• **What to do**:
Below is a listing. Return the lines from the one that contains "right ear: (129, 305)" to the one that contains "right ear: (494, 275)", both ends included, verbatim and with no pictures.

• **Input**:
**********

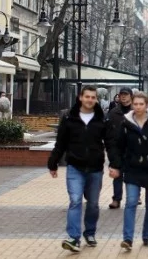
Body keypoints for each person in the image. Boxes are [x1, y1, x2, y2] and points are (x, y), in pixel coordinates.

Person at [47, 85, 115, 253]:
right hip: (75, 167)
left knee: (92, 204)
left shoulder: (102, 119)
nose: (90, 100)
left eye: (93, 97)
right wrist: (53, 162)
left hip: (95, 168)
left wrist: (114, 164)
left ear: (96, 100)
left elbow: (110, 144)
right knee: (75, 200)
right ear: (80, 98)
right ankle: (73, 238)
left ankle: (90, 232)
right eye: (87, 97)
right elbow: (61, 142)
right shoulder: (69, 118)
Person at [109, 91, 148, 251]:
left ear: (147, 105)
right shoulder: (126, 123)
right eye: (135, 104)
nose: (137, 107)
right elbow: (118, 146)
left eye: (141, 104)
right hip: (132, 169)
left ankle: (146, 235)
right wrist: (117, 164)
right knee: (131, 202)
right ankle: (128, 239)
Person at [107, 87, 135, 209]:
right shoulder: (114, 112)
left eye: (126, 94)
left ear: (131, 96)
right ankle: (116, 199)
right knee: (117, 174)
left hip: (133, 149)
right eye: (121, 94)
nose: (123, 97)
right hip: (117, 149)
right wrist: (110, 148)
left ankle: (134, 197)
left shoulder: (136, 111)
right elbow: (108, 131)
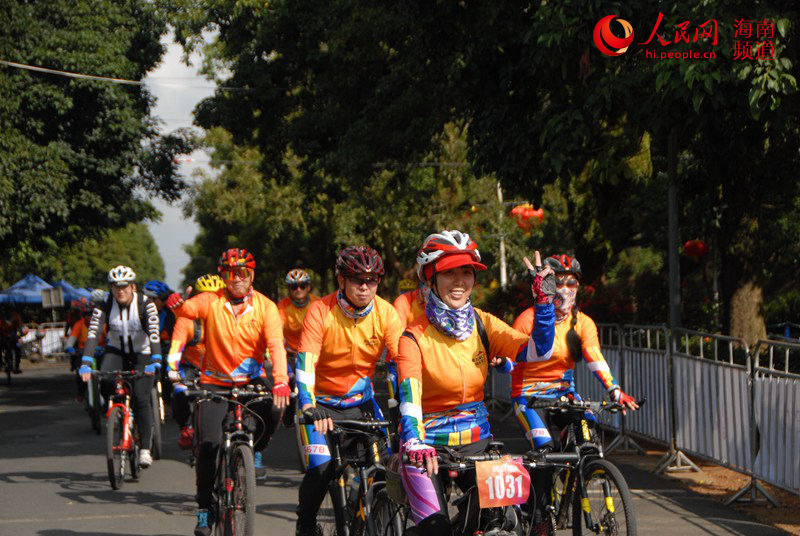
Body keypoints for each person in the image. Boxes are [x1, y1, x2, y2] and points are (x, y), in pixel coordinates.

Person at [396, 230, 556, 536]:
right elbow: (409, 399)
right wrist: (414, 442)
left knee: (501, 522)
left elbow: (537, 352)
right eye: (448, 273)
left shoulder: (484, 323)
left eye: (466, 273)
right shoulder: (413, 337)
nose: (459, 282)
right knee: (436, 530)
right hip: (426, 446)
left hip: (477, 442)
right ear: (429, 279)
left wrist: (544, 303)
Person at [510, 254, 638, 533]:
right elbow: (510, 353)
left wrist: (615, 391)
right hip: (528, 396)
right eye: (559, 282)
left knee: (588, 429)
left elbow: (595, 358)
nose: (565, 288)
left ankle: (576, 476)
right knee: (544, 450)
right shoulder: (528, 318)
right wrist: (502, 362)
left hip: (564, 393)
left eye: (572, 283)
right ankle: (539, 511)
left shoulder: (583, 323)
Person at [165, 248, 290, 536]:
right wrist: (176, 302)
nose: (237, 278)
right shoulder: (211, 301)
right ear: (223, 276)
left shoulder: (266, 307)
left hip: (251, 379)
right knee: (208, 445)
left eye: (243, 273)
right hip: (214, 381)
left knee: (276, 406)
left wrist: (281, 379)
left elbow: (276, 346)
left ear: (252, 276)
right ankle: (204, 508)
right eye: (230, 273)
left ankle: (254, 449)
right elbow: (186, 312)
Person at [294, 246, 404, 536]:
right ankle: (305, 523)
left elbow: (402, 365)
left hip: (361, 403)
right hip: (321, 405)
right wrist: (307, 405)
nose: (365, 287)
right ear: (341, 280)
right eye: (357, 279)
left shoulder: (386, 314)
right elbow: (305, 363)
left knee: (385, 467)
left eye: (372, 280)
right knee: (321, 470)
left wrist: (407, 408)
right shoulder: (320, 310)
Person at [79, 265, 163, 468]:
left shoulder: (146, 304)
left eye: (124, 286)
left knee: (142, 397)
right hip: (117, 351)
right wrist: (86, 362)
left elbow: (153, 332)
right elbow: (93, 333)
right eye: (116, 287)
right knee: (105, 380)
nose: (120, 291)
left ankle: (144, 448)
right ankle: (118, 410)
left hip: (143, 353)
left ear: (132, 287)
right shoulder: (104, 305)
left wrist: (156, 358)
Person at [165, 274, 225, 450]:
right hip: (190, 367)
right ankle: (185, 427)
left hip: (219, 369)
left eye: (216, 297)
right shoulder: (186, 321)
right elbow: (175, 349)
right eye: (204, 297)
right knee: (179, 392)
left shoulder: (230, 319)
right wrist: (173, 371)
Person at [276, 269, 319, 427]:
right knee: (290, 379)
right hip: (291, 353)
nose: (298, 290)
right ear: (289, 290)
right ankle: (288, 412)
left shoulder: (317, 303)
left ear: (308, 287)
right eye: (294, 287)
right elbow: (277, 331)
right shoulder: (282, 307)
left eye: (302, 286)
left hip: (313, 352)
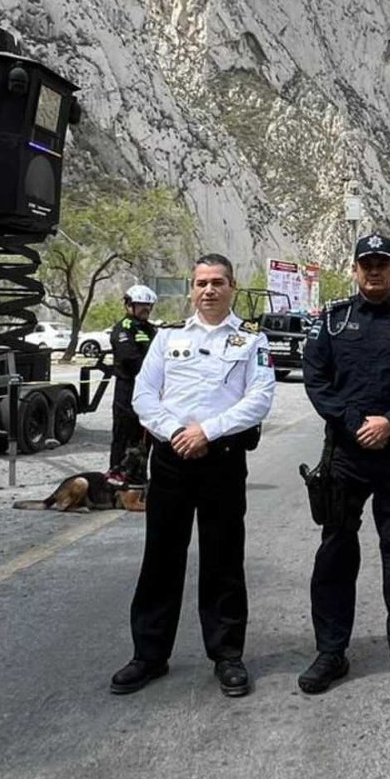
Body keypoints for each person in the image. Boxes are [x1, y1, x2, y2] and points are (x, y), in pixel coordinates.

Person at [110, 254, 276, 697]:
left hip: (223, 458)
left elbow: (259, 398)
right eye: (202, 283)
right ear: (191, 289)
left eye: (218, 282)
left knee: (224, 558)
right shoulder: (168, 338)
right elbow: (144, 395)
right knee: (161, 557)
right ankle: (149, 655)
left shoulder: (252, 340)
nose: (209, 290)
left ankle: (227, 655)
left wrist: (208, 431)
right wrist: (176, 432)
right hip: (171, 458)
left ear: (232, 287)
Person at [298, 232, 390, 698]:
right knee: (335, 554)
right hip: (345, 455)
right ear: (355, 269)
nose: (375, 270)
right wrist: (354, 422)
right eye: (367, 264)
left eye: (383, 263)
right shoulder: (333, 321)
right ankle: (330, 652)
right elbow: (316, 378)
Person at [109, 284, 159, 479]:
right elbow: (130, 359)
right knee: (124, 437)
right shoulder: (123, 329)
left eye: (148, 305)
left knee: (144, 440)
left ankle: (139, 480)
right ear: (129, 305)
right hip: (127, 390)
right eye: (141, 305)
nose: (146, 309)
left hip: (149, 391)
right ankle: (116, 479)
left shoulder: (150, 329)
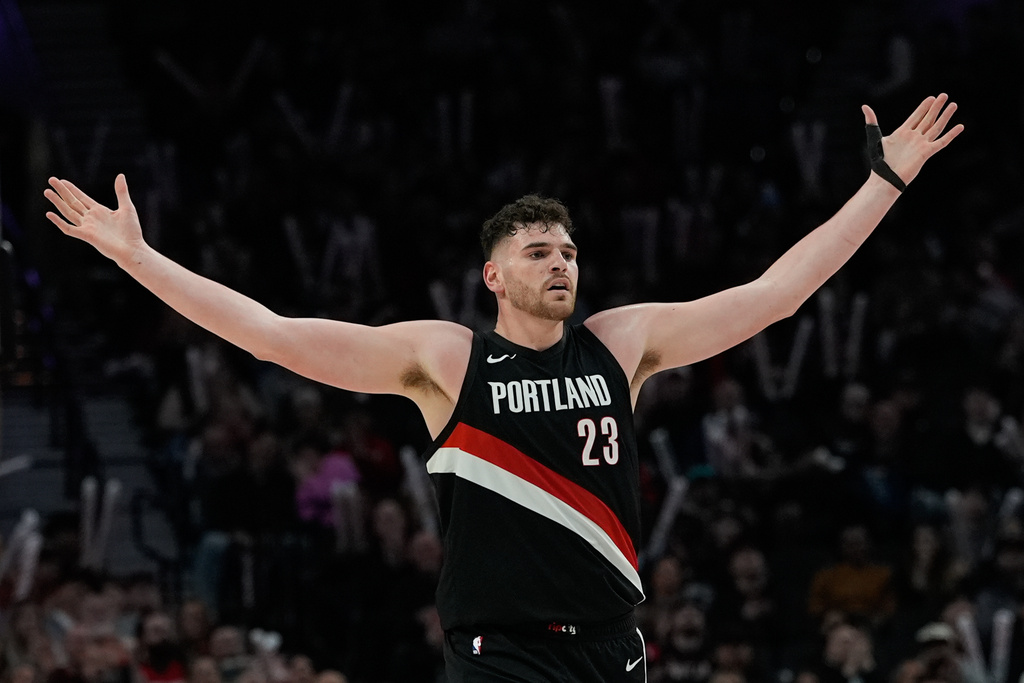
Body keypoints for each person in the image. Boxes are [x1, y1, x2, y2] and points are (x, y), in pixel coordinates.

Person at [43, 94, 963, 681]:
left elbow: (773, 297)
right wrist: (138, 257)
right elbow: (273, 337)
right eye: (538, 251)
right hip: (501, 656)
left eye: (568, 250)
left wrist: (883, 181)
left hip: (613, 645)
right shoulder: (446, 361)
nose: (560, 262)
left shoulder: (622, 341)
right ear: (494, 275)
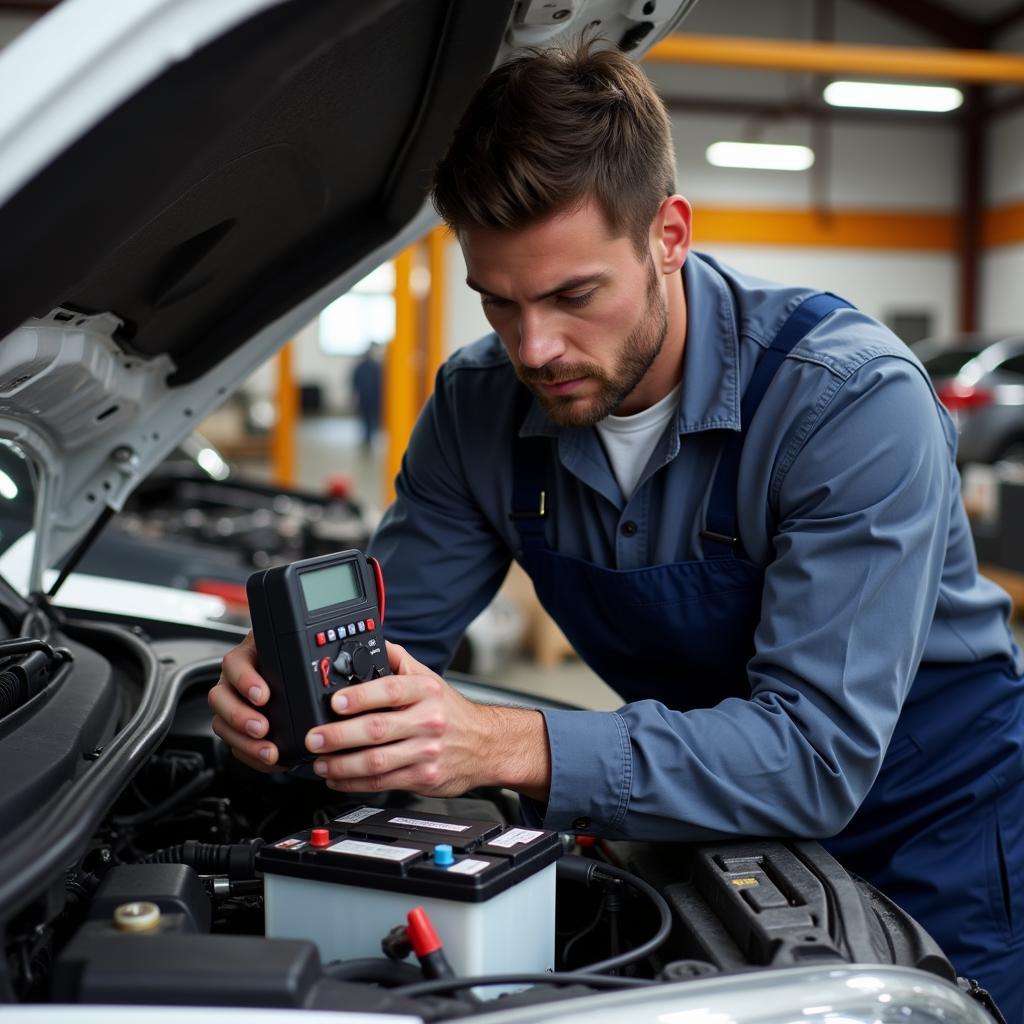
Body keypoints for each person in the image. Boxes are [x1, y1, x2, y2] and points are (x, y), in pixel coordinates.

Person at [209, 42, 1024, 1014]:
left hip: (936, 836)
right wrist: (281, 712)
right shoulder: (479, 409)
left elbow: (813, 754)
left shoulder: (845, 403)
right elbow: (385, 655)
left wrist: (509, 744)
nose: (535, 347)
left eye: (572, 296)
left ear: (668, 235)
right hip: (711, 825)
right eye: (499, 303)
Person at [350, 344, 382, 452]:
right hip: (372, 397)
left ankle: (368, 438)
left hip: (367, 397)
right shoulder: (376, 367)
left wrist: (354, 394)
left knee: (367, 418)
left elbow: (354, 382)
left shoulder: (364, 367)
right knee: (369, 418)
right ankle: (368, 437)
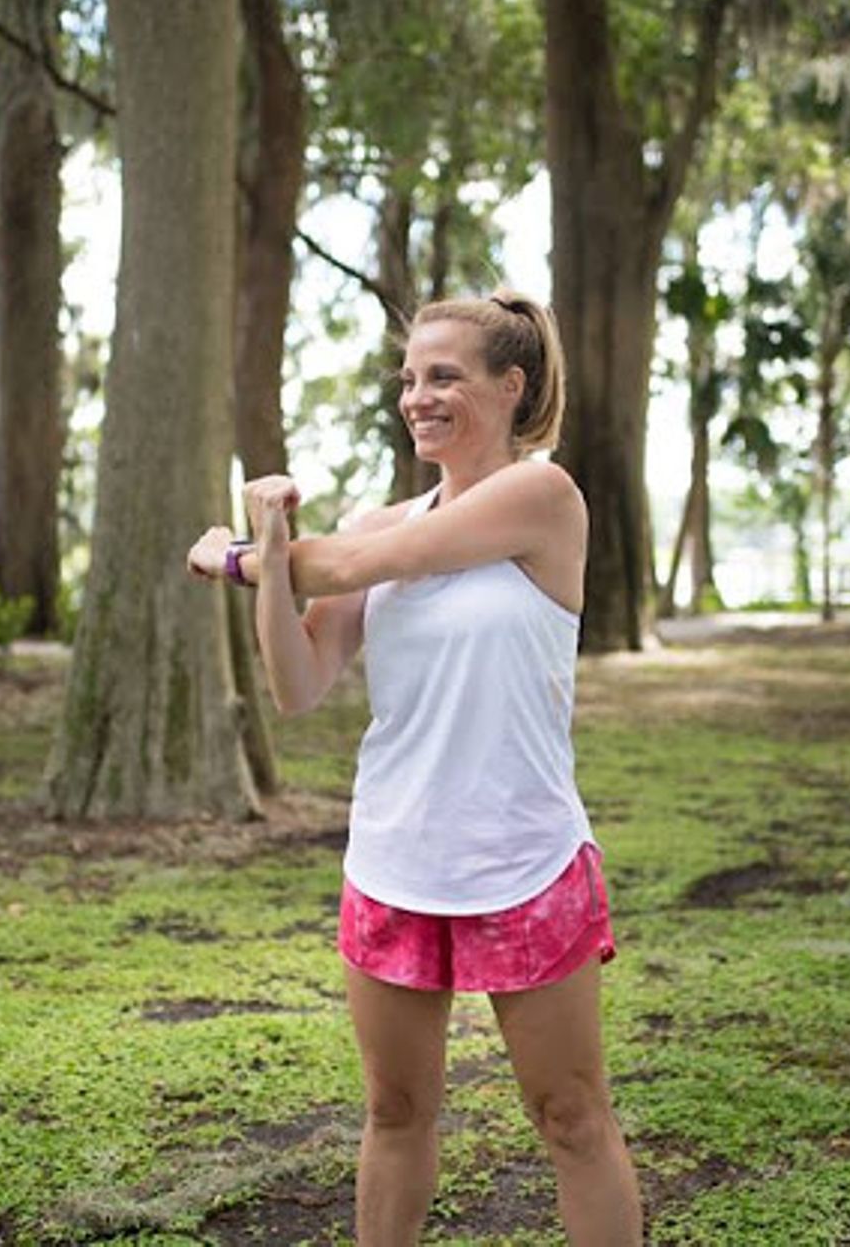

**********

• **The answer**:
right ear: (129, 305)
right hip: (127, 390)
right eye: (141, 305)
nose: (146, 309)
left hip: (149, 391)
right ankle: (116, 479)
left shoulder: (150, 329)
Body keypoints for each person in the image. Boxes are [x1, y1, x2, y2] and points are (x, y), in pixel coordinates.

Person at [43, 94, 963, 681]:
left elbow: (773, 297)
right wrist: (138, 257)
right elbow: (273, 337)
right eye: (538, 251)
right hip: (501, 656)
left eye: (568, 250)
left wrist: (883, 181)
left hip: (613, 645)
right shoulder: (446, 361)
nose: (560, 262)
left shoulder: (622, 341)
right ear: (494, 275)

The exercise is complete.